=== Task ===
Line by line, copy the material below exactly.

-------- Given information

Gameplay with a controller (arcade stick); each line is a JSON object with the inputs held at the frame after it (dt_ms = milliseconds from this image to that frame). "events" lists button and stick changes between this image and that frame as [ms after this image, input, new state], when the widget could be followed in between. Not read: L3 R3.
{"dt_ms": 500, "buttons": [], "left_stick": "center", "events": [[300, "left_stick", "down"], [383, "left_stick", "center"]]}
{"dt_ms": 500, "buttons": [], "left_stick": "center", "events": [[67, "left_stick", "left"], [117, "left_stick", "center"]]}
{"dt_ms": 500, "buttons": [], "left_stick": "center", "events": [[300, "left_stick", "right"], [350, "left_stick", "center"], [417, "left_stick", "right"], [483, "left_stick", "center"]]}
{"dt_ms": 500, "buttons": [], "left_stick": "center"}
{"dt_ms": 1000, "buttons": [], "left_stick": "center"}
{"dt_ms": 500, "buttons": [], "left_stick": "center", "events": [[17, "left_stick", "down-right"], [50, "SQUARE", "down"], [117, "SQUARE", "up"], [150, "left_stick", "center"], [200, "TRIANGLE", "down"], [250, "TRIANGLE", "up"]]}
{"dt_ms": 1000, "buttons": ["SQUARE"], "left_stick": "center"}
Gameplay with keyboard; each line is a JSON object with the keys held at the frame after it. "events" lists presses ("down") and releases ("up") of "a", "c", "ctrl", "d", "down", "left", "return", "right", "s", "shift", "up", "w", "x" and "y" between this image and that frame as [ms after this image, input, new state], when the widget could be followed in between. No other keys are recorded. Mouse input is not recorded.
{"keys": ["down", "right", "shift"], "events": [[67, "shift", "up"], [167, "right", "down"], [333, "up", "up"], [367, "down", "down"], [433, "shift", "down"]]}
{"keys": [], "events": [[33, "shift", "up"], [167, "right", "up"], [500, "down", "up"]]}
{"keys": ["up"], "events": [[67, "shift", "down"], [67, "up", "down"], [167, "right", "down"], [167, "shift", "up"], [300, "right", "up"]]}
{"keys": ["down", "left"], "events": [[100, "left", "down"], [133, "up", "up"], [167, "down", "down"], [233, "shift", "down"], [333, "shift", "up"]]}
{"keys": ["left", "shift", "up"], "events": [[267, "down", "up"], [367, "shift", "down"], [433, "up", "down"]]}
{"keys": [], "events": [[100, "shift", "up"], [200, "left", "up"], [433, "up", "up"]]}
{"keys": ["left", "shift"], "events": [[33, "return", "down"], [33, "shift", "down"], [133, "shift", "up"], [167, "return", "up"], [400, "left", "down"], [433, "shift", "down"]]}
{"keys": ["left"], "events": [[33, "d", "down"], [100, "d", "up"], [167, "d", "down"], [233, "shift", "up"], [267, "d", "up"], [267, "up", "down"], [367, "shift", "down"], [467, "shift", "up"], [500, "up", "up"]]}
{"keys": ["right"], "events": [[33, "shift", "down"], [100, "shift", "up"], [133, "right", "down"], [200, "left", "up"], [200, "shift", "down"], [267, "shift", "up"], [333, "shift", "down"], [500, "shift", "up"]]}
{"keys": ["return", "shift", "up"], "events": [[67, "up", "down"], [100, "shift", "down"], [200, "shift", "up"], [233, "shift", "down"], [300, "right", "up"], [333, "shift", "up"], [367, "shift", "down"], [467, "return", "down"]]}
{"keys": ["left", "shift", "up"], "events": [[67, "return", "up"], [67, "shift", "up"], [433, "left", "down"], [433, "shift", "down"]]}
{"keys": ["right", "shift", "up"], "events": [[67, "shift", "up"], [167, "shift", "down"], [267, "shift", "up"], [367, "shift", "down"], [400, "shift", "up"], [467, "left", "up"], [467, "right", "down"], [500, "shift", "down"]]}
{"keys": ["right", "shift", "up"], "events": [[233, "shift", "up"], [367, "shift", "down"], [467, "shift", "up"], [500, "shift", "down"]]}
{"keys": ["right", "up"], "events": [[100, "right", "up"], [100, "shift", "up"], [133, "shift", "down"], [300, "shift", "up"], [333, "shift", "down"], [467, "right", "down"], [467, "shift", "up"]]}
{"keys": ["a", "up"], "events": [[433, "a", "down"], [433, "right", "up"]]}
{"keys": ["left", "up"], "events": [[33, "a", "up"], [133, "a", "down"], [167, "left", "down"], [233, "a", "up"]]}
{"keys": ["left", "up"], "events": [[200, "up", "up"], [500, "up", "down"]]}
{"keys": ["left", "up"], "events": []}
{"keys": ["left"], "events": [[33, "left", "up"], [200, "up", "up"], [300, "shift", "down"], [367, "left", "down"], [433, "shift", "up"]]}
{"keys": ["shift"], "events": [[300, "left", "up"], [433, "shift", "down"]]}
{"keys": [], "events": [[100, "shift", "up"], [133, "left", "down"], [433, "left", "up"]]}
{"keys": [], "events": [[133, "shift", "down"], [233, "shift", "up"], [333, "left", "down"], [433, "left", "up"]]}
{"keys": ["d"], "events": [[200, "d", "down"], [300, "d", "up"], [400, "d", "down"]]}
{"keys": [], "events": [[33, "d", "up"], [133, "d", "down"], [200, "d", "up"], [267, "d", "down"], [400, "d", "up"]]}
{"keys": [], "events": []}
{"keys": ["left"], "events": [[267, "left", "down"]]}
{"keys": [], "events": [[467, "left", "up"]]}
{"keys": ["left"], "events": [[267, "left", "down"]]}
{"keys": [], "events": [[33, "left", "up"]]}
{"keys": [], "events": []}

----------------

=== Answer space ===
Gameplay with a controller (arcade stick); each line is a JSON object with the inputs held at the frame after it (dt_ms = milliseconds from this image to that frame). "events" lists button and stick changes between this image and that frame as [ms after this image, input, new state], when the widget could be followed in between. Not read: L3 R3.
{"dt_ms": 500, "buttons": [], "left_stick": "center", "events": [[300, "left_stick", "down"], [383, "left_stick", "center"]]}
{"dt_ms": 500, "buttons": [], "left_stick": "center", "events": [[67, "left_stick", "left"], [117, "left_stick", "center"]]}
{"dt_ms": 500, "buttons": [], "left_stick": "center", "events": [[300, "left_stick", "right"], [350, "left_stick", "center"], [417, "left_stick", "right"], [483, "left_stick", "center"]]}
{"dt_ms": 500, "buttons": [], "left_stick": "center"}
{"dt_ms": 1000, "buttons": [], "left_stick": "center"}
{"dt_ms": 500, "buttons": [], "left_stick": "center", "events": [[17, "left_stick", "down-right"], [50, "SQUARE", "down"], [117, "SQUARE", "up"], [150, "left_stick", "center"], [200, "TRIANGLE", "down"], [250, "TRIANGLE", "up"]]}
{"dt_ms": 1000, "buttons": ["SQUARE"], "left_stick": "center"}
Gameplay with keyboard; each line is a JSON object with the keys held at the frame after it. "events" lists presses ("down") and releases ("up") of "a", "c", "ctrl", "d", "down", "left", "return", "right", "s", "shift", "up", "w", "x" and "y" between this image and that frame as [ms after this image, input, new state], when the widget could be followed in between. No other keys are recorded. Mouse input is not recorded.
{"keys": ["down", "right", "shift"], "events": [[67, "shift", "up"], [167, "right", "down"], [333, "up", "up"], [367, "down", "down"], [433, "shift", "down"]]}
{"keys": [], "events": [[33, "shift", "up"], [167, "right", "up"], [500, "down", "up"]]}
{"keys": ["up"], "events": [[67, "shift", "down"], [67, "up", "down"], [167, "right", "down"], [167, "shift", "up"], [300, "right", "up"]]}
{"keys": ["down", "left"], "events": [[100, "left", "down"], [133, "up", "up"], [167, "down", "down"], [233, "shift", "down"], [333, "shift", "up"]]}
{"keys": ["left", "shift", "up"], "events": [[267, "down", "up"], [367, "shift", "down"], [433, "up", "down"]]}
{"keys": [], "events": [[100, "shift", "up"], [200, "left", "up"], [433, "up", "up"]]}
{"keys": ["left", "shift"], "events": [[33, "return", "down"], [33, "shift", "down"], [133, "shift", "up"], [167, "return", "up"], [400, "left", "down"], [433, "shift", "down"]]}
{"keys": ["left"], "events": [[33, "d", "down"], [100, "d", "up"], [167, "d", "down"], [233, "shift", "up"], [267, "d", "up"], [267, "up", "down"], [367, "shift", "down"], [467, "shift", "up"], [500, "up", "up"]]}
{"keys": ["right"], "events": [[33, "shift", "down"], [100, "shift", "up"], [133, "right", "down"], [200, "left", "up"], [200, "shift", "down"], [267, "shift", "up"], [333, "shift", "down"], [500, "shift", "up"]]}
{"keys": ["return", "shift", "up"], "events": [[67, "up", "down"], [100, "shift", "down"], [200, "shift", "up"], [233, "shift", "down"], [300, "right", "up"], [333, "shift", "up"], [367, "shift", "down"], [467, "return", "down"]]}
{"keys": ["left", "shift", "up"], "events": [[67, "return", "up"], [67, "shift", "up"], [433, "left", "down"], [433, "shift", "down"]]}
{"keys": ["right", "shift", "up"], "events": [[67, "shift", "up"], [167, "shift", "down"], [267, "shift", "up"], [367, "shift", "down"], [400, "shift", "up"], [467, "left", "up"], [467, "right", "down"], [500, "shift", "down"]]}
{"keys": ["right", "shift", "up"], "events": [[233, "shift", "up"], [367, "shift", "down"], [467, "shift", "up"], [500, "shift", "down"]]}
{"keys": ["right", "up"], "events": [[100, "right", "up"], [100, "shift", "up"], [133, "shift", "down"], [300, "shift", "up"], [333, "shift", "down"], [467, "right", "down"], [467, "shift", "up"]]}
{"keys": ["a", "up"], "events": [[433, "a", "down"], [433, "right", "up"]]}
{"keys": ["left", "up"], "events": [[33, "a", "up"], [133, "a", "down"], [167, "left", "down"], [233, "a", "up"]]}
{"keys": ["left", "up"], "events": [[200, "up", "up"], [500, "up", "down"]]}
{"keys": ["left", "up"], "events": []}
{"keys": ["left"], "events": [[33, "left", "up"], [200, "up", "up"], [300, "shift", "down"], [367, "left", "down"], [433, "shift", "up"]]}
{"keys": ["shift"], "events": [[300, "left", "up"], [433, "shift", "down"]]}
{"keys": [], "events": [[100, "shift", "up"], [133, "left", "down"], [433, "left", "up"]]}
{"keys": [], "events": [[133, "shift", "down"], [233, "shift", "up"], [333, "left", "down"], [433, "left", "up"]]}
{"keys": ["d"], "events": [[200, "d", "down"], [300, "d", "up"], [400, "d", "down"]]}
{"keys": [], "events": [[33, "d", "up"], [133, "d", "down"], [200, "d", "up"], [267, "d", "down"], [400, "d", "up"]]}
{"keys": [], "events": []}
{"keys": ["left"], "events": [[267, "left", "down"]]}
{"keys": [], "events": [[467, "left", "up"]]}
{"keys": ["left"], "events": [[267, "left", "down"]]}
{"keys": [], "events": [[33, "left", "up"]]}
{"keys": [], "events": []}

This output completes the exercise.